L. Ardaillon and A. Roebel, "Fully-Convolutional Network for Pitch Estimation of Speech Signals", Proc. Interspeech, 2019.
We kindly request that academic publications making use of our FCN models cite the aforementioned paper.
The code provided in this repository aims at performing monophonic pitch (f0) estimation. It is partly based on the code from the CREPE repository => https://github.com/marl/crepe
Two different fully-convolutional pre-trained models are provided. Those models have been trained exclusively on speech data and may thus not perform as well on other types of sounds.
The code currently provided only allows to run the pitch estimation on given sound files using the provided pretrained models (no code is currently provided to train the model on new data).
The models, algorithm, training, and evaluation procedures have been described in a publication entitled "Fully-Convolutional Network for Pitch Estimation of Speech Signals", to be presented at the Interspeech 2019 conference.

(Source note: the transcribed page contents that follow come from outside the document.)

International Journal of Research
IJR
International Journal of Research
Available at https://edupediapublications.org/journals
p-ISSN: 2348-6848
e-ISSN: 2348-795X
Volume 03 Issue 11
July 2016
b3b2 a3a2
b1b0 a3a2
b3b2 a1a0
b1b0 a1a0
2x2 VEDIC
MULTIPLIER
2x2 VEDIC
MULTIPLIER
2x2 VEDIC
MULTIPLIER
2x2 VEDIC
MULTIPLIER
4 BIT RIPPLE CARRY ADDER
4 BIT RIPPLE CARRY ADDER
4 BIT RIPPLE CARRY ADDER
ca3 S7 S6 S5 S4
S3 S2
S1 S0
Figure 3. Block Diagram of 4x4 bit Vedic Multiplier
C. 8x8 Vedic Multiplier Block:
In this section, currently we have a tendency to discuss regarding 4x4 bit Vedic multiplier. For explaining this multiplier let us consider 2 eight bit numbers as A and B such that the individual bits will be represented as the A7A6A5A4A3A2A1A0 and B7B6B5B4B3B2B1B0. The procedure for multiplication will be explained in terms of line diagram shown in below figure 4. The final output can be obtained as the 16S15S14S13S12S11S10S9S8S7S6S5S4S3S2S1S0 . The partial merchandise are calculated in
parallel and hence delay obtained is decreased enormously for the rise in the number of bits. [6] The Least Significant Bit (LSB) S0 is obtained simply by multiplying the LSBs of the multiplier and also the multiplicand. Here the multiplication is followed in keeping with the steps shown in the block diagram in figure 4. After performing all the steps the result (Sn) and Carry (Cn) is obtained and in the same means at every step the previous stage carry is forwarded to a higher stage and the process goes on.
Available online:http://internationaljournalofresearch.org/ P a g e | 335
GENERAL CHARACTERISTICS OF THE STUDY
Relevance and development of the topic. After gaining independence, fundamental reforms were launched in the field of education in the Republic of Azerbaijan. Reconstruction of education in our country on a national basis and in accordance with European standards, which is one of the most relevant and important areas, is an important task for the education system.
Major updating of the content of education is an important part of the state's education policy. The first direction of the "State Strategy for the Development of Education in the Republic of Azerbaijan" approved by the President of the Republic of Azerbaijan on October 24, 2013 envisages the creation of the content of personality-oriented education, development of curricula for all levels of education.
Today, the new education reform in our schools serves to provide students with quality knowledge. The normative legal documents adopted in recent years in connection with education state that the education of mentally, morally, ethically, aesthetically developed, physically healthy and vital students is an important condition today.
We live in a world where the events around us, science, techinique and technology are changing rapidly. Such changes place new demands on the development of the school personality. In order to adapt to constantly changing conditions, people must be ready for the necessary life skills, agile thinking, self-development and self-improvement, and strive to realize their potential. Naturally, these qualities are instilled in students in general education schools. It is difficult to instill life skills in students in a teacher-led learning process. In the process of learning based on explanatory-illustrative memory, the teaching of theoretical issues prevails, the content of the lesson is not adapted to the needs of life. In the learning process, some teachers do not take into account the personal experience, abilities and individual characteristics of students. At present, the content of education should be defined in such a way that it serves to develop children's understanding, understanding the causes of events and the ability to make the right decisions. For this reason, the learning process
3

Below are the results of our evaluation comparing our models to the SWIPE algorithm and CREPE model:
FCN-1953 | FCN-993 | FCN-929 | CREPE | CREPE-speech | SWIPE | |
---|---|---|---|---|---|---|
PAN-synth (25 cents) | 93.62 ± 3.34% | 94.31 ± 3.15% | 93.50 ± 3.43% | 77.62 ± 9.31% | 86.92 ± 8.28% | 84.56 ± 11.68% |
PAN-synth (50 cents) | 98.37 ± 1.62% | 98.53 ± 1.54% | 98.27 ± 1.73% | 91.23 ± 6.00% | 97.27 ± 2.09% | 93.10 ± 7.26% |
PAN-synth (200 cents) | 99.81 ± 0.64% | 99.79 ± 0.65% | 99.77 ± 0.73% | 95.65 ± 5.17% | 99.25 ± 1.07% | 97.51 ± 4.90% |
manual (50 cents) | 88.32 ± 6.33% | 88.57 ± 5.77% | 88.88 ± 5.73% | 87.03 ± 7.35% | 88.45 ± 5.70% | 85.93 ± 7.62% |
manual (200 cents) | 97.35 ± 3.02% | 97.31 ± 2.56% | 97.36 ± 2.51% | 92.57 ± 5.22% | 96.63 ± 2.91% | 95.03 ± 4.04% |
And below are comparaison of results and computation times for the different models and SWIPE :
FCN-1953 | FCN-993 | FCN-929 | CREPE | SWIPE | |
---|---|---|---|---|---|
latency | 0.122s | 0.062s | 0.058s | 0.032s | 0.128 |
GPU | 0.016s | 0.010s | 0.021s | 0.092s | X |
CPU | 1.65s | 0.89s | 3.34s | 14.79s | 0.63s |
python /path_to/FCN-f0/prediction.py -i /path_to/test.wav -o /path_to/test-FCN_1953.f0.csv -m /path_to/FCN-f0/models/FCN_1953/model.json -w /path_to/FCN-f0/models/FCN_1953/weights.h5 --use_single_core --verbose --plot
or
python /path_to/FCN-f0/prediction.py -i /path_to/test.wav -o /path_to/test-FCN_1953-no_json.f0.csv -w /path_to/FCN-f0/models/FCN_1953/weights.h5 -is 1953 --use_single_core --verbose --plot
python /path_to/FCN-f0/prediction.py -i /path_to/test.wav -o /path_to/test-FCN_929.f0.csv -m /path_to/FCN-f0/models/FCN_929/model.json -w /path_to/FCN-f0/models/FCN_929/weights.h5 --use_single_core --verbose --plot
or
python /path_to/FCN-f0/prediction.py -i /path_to/test.wav -o /path_to/test-FCN_929-no_json.f0.csv -w /path_to/FCN-f0/models/FCN_929/weights.h5 -is 929 --use_single_core --verbose --plot
[1] Jong Wook Kim, Justin Salamon, Peter Li, Juan Pablo Bello. "CREPE: A Convolutional Representation for Pitch Estimation", Proceedings of the IEEE International Conference on Acoustics, Speech, and Signal Processing (ICASSP), 2018.